Your task is to gather the lines below that hold the string "widget".
** Data to examine follows **
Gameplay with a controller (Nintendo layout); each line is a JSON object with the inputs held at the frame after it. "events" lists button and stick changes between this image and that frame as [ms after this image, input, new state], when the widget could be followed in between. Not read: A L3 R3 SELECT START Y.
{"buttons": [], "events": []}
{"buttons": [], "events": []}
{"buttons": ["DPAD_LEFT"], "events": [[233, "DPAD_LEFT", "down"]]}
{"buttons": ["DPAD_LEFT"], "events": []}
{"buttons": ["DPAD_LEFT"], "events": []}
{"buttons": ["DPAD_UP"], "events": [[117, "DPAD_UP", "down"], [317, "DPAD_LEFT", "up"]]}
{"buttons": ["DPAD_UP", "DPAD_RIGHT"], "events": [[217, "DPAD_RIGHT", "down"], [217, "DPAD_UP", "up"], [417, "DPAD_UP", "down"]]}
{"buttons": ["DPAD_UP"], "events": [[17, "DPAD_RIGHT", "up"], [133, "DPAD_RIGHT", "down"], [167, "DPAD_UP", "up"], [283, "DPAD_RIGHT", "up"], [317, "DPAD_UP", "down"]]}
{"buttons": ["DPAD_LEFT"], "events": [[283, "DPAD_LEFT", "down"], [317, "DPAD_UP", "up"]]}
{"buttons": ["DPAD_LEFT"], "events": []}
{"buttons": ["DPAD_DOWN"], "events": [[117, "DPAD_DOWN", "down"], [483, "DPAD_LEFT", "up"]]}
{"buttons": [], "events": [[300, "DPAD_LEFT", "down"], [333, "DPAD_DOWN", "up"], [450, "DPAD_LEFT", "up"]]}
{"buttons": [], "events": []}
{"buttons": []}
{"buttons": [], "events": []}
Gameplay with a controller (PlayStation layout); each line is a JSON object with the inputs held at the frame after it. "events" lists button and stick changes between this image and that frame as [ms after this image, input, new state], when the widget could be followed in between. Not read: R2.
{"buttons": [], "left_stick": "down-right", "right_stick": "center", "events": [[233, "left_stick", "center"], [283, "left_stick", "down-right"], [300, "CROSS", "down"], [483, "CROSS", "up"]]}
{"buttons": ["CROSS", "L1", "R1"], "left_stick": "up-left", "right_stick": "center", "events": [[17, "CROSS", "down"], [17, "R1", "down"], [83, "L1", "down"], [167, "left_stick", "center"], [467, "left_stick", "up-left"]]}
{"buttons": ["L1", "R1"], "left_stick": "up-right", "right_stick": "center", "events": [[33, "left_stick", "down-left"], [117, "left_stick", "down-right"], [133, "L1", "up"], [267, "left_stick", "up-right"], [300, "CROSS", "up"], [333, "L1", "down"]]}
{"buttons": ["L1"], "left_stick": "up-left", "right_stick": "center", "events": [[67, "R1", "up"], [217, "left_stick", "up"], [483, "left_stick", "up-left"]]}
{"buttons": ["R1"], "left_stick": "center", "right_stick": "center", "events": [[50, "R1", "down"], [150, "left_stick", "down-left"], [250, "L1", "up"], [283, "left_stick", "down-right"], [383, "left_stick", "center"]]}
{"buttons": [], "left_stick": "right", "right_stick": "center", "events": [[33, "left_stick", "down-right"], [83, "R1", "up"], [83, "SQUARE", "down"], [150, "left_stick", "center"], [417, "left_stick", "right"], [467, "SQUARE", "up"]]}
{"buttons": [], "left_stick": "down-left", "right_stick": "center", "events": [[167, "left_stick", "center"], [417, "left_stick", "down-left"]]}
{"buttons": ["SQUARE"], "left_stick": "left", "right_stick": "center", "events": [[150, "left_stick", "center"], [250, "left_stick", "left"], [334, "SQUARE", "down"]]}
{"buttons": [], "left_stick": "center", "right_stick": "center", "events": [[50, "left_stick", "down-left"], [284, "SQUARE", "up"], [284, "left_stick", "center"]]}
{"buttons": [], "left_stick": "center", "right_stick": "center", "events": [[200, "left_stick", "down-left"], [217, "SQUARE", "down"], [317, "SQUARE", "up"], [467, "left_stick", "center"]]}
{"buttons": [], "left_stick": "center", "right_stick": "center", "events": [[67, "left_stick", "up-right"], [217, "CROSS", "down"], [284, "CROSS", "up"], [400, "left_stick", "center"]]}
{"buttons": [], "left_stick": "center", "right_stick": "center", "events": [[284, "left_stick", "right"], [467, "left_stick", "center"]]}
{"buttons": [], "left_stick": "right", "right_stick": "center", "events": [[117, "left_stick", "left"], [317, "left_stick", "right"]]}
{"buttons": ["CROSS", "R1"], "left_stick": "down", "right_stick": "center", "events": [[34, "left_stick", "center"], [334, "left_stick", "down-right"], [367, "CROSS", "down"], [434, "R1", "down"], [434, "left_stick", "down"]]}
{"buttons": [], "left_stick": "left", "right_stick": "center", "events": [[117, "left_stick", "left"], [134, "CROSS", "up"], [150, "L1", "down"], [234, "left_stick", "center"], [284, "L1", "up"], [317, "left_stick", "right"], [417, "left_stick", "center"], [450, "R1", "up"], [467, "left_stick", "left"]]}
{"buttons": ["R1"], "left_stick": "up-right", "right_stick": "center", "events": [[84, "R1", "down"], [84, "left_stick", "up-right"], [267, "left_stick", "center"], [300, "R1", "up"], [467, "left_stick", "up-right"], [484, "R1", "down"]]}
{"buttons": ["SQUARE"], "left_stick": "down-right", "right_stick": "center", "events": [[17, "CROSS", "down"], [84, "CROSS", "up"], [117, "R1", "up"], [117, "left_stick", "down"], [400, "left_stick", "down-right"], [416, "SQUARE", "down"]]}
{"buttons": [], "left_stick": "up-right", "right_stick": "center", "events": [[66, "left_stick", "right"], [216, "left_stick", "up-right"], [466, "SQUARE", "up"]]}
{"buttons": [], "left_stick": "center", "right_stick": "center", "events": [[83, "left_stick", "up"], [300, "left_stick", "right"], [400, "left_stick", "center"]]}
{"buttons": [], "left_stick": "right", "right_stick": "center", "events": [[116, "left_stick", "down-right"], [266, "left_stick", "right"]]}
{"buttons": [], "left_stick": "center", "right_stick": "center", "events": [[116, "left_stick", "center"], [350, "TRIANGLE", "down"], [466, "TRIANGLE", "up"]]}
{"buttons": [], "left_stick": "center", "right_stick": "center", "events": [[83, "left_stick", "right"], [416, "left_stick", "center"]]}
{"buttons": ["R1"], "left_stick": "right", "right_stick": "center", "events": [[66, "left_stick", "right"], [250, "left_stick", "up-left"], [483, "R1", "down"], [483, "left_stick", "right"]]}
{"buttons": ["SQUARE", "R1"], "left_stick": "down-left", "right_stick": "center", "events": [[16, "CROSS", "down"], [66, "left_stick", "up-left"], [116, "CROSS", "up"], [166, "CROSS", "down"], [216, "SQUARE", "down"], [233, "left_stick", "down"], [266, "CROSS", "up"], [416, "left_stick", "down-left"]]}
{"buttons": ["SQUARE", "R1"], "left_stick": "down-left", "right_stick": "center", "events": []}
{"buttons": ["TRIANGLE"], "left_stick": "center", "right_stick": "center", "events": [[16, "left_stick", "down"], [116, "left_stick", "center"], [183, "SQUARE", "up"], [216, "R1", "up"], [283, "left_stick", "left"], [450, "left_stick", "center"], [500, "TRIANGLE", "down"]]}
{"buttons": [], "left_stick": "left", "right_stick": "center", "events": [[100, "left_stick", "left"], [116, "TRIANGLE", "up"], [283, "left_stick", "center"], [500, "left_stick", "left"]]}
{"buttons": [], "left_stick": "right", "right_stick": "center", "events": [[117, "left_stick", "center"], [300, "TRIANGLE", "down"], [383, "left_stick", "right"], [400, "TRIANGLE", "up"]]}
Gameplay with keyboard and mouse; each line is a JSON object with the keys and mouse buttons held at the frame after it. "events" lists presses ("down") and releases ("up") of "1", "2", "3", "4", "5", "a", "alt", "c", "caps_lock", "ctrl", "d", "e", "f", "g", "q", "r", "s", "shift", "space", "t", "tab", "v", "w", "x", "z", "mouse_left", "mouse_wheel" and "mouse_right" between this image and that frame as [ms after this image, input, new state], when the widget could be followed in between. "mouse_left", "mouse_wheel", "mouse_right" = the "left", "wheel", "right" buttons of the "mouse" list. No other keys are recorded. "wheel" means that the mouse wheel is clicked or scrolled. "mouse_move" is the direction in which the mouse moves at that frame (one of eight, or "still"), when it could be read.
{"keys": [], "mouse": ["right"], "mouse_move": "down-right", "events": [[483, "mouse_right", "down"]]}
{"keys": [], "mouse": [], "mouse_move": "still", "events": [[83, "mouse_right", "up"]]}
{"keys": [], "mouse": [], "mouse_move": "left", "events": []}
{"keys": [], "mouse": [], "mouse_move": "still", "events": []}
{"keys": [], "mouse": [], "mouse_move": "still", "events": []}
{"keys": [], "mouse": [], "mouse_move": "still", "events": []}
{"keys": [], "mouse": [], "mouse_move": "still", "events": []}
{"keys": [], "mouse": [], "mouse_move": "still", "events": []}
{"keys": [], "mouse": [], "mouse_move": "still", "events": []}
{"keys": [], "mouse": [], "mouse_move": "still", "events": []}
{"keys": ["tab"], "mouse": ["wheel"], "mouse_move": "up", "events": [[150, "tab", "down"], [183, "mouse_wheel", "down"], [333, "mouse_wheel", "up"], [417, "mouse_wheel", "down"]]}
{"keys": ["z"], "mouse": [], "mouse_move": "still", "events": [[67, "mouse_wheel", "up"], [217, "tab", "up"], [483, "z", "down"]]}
** End of Data to examine **
Completed exercise:
Gameplay with a controller (Nintendo layout); each line is a JSON object with the inputs held at the frame after it. "events" lists button and stick changes between this image and that frame as [ms after this image, input, new state], when the widget could be followed in between. Not read: A L3 R3 SELECT START Y.
Gameplay with a controller (PlayStation layout); each line is a JSON object with the inputs held at the frame after it. "events" lists button and stick changes between this image and that frame as [ms after this image, input, new state], when the widget could be followed in between. Not read: R2.
Gameplay with keyboard and mouse; each line is a JSON object with the keys and mouse buttons held at the frame after it. "events" lists presses ("down") and releases ("up") of "1", "2", "3", "4", "5", "a", "alt", "c", "caps_lock", "ctrl", "d", "e", "f", "g", "q", "r", "s", "shift", "space", "t", "tab", "v", "w", "x", "z", "mouse_left", "mouse_wheel" and "mouse_right" between this image and that frame as [ms after this image, input, new state], when the widget could be followed in between. "mouse_left", "mouse_wheel", "mouse_right" = the "left", "wheel", "right" buttons of the "mouse" list. No other keys are recorded. "wheel" means that the mouse wheel is clicked or scrolled. "mouse_move" is the direction in which the mouse moves at that frame (one of eight, or "still"), when it could be read.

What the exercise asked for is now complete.